EXERCISE INSTRUCTIONS
Retype exactly the lines that run from the line with "pinky pip: (662, 640)" to the final line of the entries, keeping both ends and nothing else.
===== THE INPUT
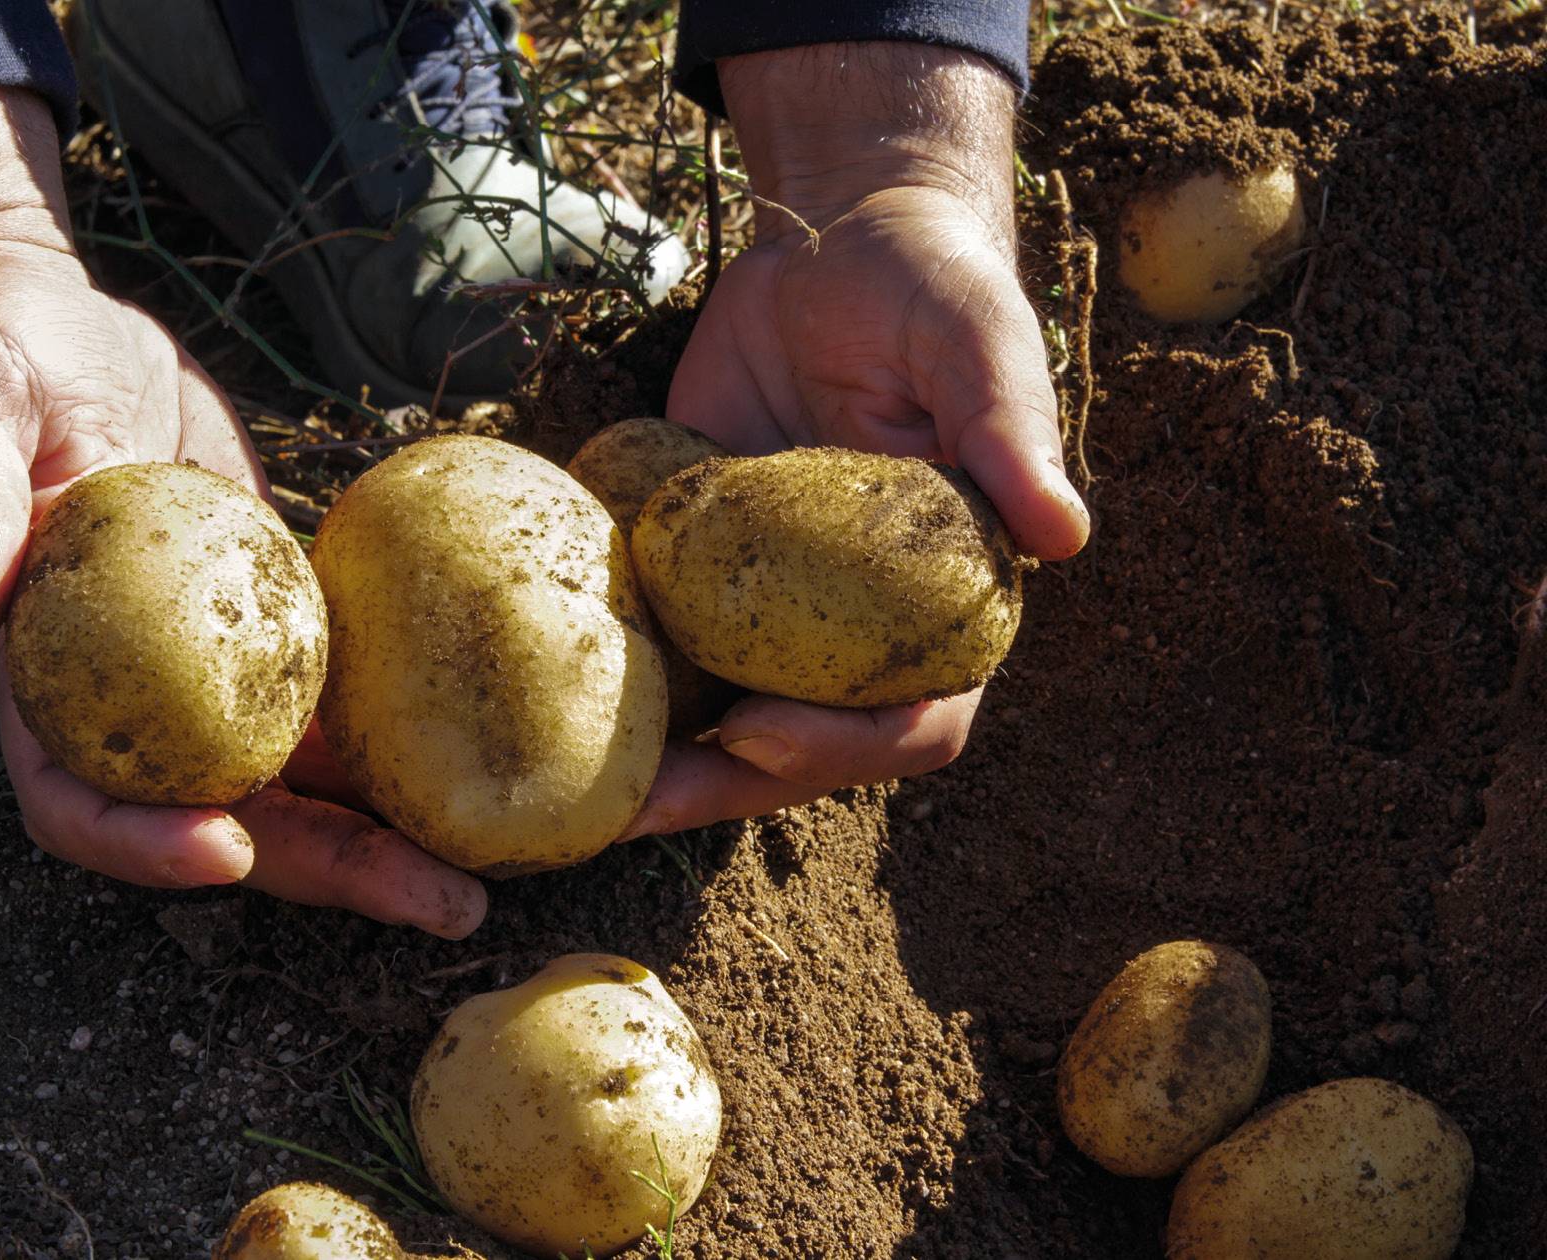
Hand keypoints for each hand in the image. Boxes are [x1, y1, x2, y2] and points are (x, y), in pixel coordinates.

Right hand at [0, 90, 483, 935]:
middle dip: (337, 870)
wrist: (59, 332)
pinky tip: (504, 754)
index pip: (80, 797)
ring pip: (311, 779)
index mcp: (44, 679)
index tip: (226, 848)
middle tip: (449, 906)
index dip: (144, 841)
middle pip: (234, 818)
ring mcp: (217, 672)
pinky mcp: (283, 624)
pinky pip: (350, 693)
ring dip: (403, 830)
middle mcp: (137, 700)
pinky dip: (420, 732)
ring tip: (501, 865)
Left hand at [626, 44, 1089, 836]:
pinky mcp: (703, 568)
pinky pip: (662, 640)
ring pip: (722, 714)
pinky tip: (540, 692)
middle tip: (635, 805)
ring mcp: (775, 607)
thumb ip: (1010, 434)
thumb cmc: (930, 291)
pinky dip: (610, 672)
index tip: (755, 732)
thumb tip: (1063, 536)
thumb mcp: (978, 345)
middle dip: (722, 785)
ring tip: (571, 790)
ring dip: (656, 759)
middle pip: (802, 745)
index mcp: (948, 603)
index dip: (841, 746)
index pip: (915, 718)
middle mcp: (862, 627)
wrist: (834, 245)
==========
OUTPUT BELOW
pinky pip: (662, 640)
ring pip: (722, 714)
pinky tip: (540, 692)
middle tip: (635, 805)
ring mcp: (775, 607)
thumb ip: (1010, 434)
thumb cmc: (930, 291)
pinky dip: (610, 672)
index tip: (755, 732)
thumb tip: (1063, 536)
thumb mcp: (978, 345)
middle dip: (722, 785)
ring tip: (571, 790)
ring dip: (656, 759)
middle pip: (802, 745)
index mcp: (948, 603)
index dip: (841, 746)
index pip: (915, 718)
middle mcp: (862, 627)
wrist: (834, 245)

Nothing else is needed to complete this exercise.